▶ [REQUIRED ACTION]: Only the stretch of the listing below that runs from the line with "i’m very much" through the line with "(c)investment manager of an alternative" is to be printed, exactly and with both ends.

### INPUT DATA ###

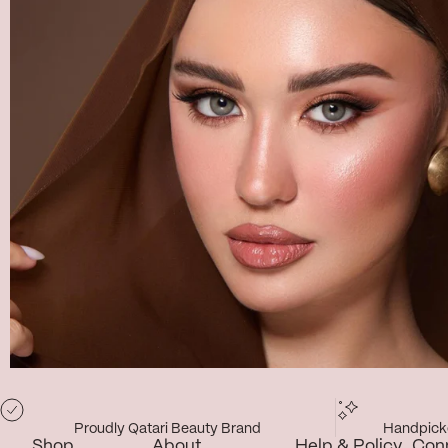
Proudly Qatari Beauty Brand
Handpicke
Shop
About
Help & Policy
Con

###
### INPUT DATA ###

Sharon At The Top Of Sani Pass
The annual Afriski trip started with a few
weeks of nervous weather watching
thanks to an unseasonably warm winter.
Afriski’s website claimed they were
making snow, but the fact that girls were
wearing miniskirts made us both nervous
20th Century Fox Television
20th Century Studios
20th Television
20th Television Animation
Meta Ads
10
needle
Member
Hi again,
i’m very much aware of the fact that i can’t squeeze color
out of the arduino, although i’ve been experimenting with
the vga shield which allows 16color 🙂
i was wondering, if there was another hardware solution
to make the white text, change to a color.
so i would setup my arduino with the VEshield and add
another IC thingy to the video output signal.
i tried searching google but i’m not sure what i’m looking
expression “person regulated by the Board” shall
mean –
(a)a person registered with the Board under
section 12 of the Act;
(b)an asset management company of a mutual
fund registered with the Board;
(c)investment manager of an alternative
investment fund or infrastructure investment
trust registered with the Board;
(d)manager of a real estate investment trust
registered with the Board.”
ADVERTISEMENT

###
### INPUT DATA ###

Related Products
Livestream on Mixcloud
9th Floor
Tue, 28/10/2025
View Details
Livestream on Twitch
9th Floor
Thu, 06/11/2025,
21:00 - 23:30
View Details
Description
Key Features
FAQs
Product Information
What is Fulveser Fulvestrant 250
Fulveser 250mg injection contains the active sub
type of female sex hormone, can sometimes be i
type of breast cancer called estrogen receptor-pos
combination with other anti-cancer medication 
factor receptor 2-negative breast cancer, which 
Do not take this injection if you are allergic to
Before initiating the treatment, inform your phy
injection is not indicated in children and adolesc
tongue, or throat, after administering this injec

###

▶ [SOLVED EXERCISE]:
i’m very much aware of the fact that i can’t squeeze color
out of the arduino, although i’ve been experimenting with
the vga shield which allows 16color 🙂
i was wondering, if there was another hardware solution
to make the white text, change to a color.
so i would setup my arduino with the VEshield and add
another IC thingy to the video output signal.
i tried searching google but i’m not sure what i’m looking
expression “person regulated by the Board” shall
mean –
(a)a person registered with the Board under
section 12 of the Act;
(b)an asset management company of a mutual
fund registered with the Board;
(c)investment manager of an alternative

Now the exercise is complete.